**TASK**
Return every line of the data below, exactly.

Records drawn from a dataset
-------
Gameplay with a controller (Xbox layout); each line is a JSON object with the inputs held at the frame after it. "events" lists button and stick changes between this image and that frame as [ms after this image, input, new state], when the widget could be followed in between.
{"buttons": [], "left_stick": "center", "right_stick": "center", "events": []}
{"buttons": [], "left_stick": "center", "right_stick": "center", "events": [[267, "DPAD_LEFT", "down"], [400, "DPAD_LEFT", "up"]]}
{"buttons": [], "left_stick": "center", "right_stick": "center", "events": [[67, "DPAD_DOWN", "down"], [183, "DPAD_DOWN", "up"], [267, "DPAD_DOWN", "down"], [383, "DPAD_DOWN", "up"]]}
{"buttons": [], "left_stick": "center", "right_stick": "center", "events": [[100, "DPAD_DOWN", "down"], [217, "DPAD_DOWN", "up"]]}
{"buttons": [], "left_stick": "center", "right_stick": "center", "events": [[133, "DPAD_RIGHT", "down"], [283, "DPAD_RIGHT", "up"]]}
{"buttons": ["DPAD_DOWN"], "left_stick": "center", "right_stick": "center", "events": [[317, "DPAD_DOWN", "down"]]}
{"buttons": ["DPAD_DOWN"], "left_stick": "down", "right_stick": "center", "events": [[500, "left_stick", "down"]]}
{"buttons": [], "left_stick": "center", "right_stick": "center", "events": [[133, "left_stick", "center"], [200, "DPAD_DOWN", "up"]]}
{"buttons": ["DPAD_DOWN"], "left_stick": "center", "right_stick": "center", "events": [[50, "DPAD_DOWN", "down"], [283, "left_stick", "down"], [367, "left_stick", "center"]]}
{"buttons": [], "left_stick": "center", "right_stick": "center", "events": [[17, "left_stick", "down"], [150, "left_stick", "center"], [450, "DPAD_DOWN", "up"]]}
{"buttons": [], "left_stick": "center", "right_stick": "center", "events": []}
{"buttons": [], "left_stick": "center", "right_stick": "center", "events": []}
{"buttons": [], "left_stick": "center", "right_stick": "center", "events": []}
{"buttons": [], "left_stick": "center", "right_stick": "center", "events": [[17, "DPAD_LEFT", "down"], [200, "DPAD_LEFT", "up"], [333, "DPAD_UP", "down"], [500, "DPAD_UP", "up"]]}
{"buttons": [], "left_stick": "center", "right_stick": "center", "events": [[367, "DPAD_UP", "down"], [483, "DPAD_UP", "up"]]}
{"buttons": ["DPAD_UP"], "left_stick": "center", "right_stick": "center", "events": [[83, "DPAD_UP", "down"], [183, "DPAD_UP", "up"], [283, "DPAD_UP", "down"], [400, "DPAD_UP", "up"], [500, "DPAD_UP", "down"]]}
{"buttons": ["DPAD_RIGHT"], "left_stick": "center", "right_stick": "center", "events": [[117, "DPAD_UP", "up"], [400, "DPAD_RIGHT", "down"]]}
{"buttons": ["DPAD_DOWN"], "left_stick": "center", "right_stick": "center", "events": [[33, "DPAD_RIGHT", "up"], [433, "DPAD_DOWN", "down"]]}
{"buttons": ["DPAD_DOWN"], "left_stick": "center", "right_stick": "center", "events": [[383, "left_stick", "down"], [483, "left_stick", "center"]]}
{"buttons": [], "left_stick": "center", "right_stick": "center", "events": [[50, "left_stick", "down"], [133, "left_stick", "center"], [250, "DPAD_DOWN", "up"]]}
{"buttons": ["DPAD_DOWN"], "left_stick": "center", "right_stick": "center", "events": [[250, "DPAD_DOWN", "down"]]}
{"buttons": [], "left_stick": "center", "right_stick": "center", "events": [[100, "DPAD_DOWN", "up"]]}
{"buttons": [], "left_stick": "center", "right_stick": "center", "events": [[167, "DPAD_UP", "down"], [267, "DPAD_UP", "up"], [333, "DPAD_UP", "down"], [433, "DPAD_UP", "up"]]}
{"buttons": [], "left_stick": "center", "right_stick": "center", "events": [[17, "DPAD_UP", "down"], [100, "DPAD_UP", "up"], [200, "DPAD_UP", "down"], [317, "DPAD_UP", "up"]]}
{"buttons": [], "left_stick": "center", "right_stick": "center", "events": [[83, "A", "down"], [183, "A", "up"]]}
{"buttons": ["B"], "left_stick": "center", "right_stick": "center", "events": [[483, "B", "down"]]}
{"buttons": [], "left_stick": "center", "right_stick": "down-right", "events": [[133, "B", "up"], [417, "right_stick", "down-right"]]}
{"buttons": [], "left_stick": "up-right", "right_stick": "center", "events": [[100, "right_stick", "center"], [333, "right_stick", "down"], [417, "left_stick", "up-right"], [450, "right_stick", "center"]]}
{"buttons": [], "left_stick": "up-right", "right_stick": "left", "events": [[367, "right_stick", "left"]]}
-------
**SOLUTION FOR THIS PROBLEM**
Gameplay with a controller (Xbox layout); each line is a JSON object with the inputs held at the frame after it. "events" lists button and stick changes between this image and that frame as [ms after this image, input, new state], when the widget could be followed in between.
{"buttons": [], "left_stick": "center", "right_stick": "center", "events": []}
{"buttons": [], "left_stick": "center", "right_stick": "center", "events": [[267, "DPAD_LEFT", "down"], [400, "DPAD_LEFT", "up"]]}
{"buttons": [], "left_stick": "center", "right_stick": "center", "events": [[67, "DPAD_DOWN", "down"], [183, "DPAD_DOWN", "up"], [267, "DPAD_DOWN", "down"], [383, "DPAD_DOWN", "up"]]}
{"buttons": [], "left_stick": "center", "right_stick": "center", "events": [[100, "DPAD_DOWN", "down"], [217, "DPAD_DOWN", "up"]]}
{"buttons": [], "left_stick": "center", "right_stick": "center", "events": [[133, "DPAD_RIGHT", "down"], [283, "DPAD_RIGHT", "up"]]}
{"buttons": ["DPAD_DOWN"], "left_stick": "center", "right_stick": "center", "events": [[317, "DPAD_DOWN", "down"]]}
{"buttons": ["DPAD_DOWN"], "left_stick": "down", "right_stick": "center", "events": [[500, "left_stick", "down"]]}
{"buttons": [], "left_stick": "center", "right_stick": "center", "events": [[133, "left_stick", "center"], [200, "DPAD_DOWN", "up"]]}
{"buttons": ["DPAD_DOWN"], "left_stick": "center", "right_stick": "center", "events": [[50, "DPAD_DOWN", "down"], [283, "left_stick", "down"], [367, "left_stick", "center"]]}
{"buttons": [], "left_stick": "center", "right_stick": "center", "events": [[17, "left_stick", "down"], [150, "left_stick", "center"], [450, "DPAD_DOWN", "up"]]}
{"buttons": [], "left_stick": "center", "right_stick": "center", "events": []}
{"buttons": [], "left_stick": "center", "right_stick": "center", "events": []}
{"buttons": [], "left_stick": "center", "right_stick": "center", "events": []}
{"buttons": [], "left_stick": "center", "right_stick": "center", "events": [[17, "DPAD_LEFT", "down"], [200, "DPAD_LEFT", "up"], [333, "DPAD_UP", "down"], [500, "DPAD_UP", "up"]]}
{"buttons": [], "left_stick": "center", "right_stick": "center", "events": [[367, "DPAD_UP", "down"], [483, "DPAD_UP", "up"]]}
{"buttons": ["DPAD_UP"], "left_stick": "center", "right_stick": "center", "events": [[83, "DPAD_UP", "down"], [183, "DPAD_UP", "up"], [283, "DPAD_UP", "down"], [400, "DPAD_UP", "up"], [500, "DPAD_UP", "down"]]}
{"buttons": ["DPAD_RIGHT"], "left_stick": "center", "right_stick": "center", "events": [[117, "DPAD_UP", "up"], [400, "DPAD_RIGHT", "down"]]}
{"buttons": ["DPAD_DOWN"], "left_stick": "center", "right_stick": "center", "events": [[33, "DPAD_RIGHT", "up"], [433, "DPAD_DOWN", "down"]]}
{"buttons": ["DPAD_DOWN"], "left_stick": "center", "right_stick": "center", "events": [[383, "left_stick", "down"], [483, "left_stick", "center"]]}
{"buttons": [], "left_stick": "center", "right_stick": "center", "events": [[50, "left_stick", "down"], [133, "left_stick", "center"], [250, "DPAD_DOWN", "up"]]}
{"buttons": ["DPAD_DOWN"], "left_stick": "center", "right_stick": "center", "events": [[250, "DPAD_DOWN", "down"]]}
{"buttons": [], "left_stick": "center", "right_stick": "center", "events": [[100, "DPAD_DOWN", "up"]]}
{"buttons": [], "left_stick": "center", "right_stick": "center", "events": [[167, "DPAD_UP", "down"], [267, "DPAD_UP", "up"], [333, "DPAD_UP", "down"], [433, "DPAD_UP", "up"]]}
{"buttons": [], "left_stick": "center", "right_stick": "center", "events": [[17, "DPAD_UP", "down"], [100, "DPAD_UP", "up"], [200, "DPAD_UP", "down"], [317, "DPAD_UP", "up"]]}
{"buttons": [], "left_stick": "center", "right_stick": "center", "events": [[83, "A", "down"], [183, "A", "up"]]}
{"buttons": ["B"], "left_stick": "center", "right_stick": "center", "events": [[483, "B", "down"]]}
{"buttons": [], "left_stick": "center", "right_stick": "down-right", "events": [[133, "B", "up"], [417, "right_stick", "down-right"]]}
{"buttons": [], "left_stick": "up-right", "right_stick": "center", "events": [[100, "right_stick", "center"], [333, "right_stick", "down"], [417, "left_stick", "up-right"], [450, "right_stick", "center"]]}
{"buttons": [], "left_stick": "up-right", "right_stick": "left", "events": [[367, "right_stick", "left"]]}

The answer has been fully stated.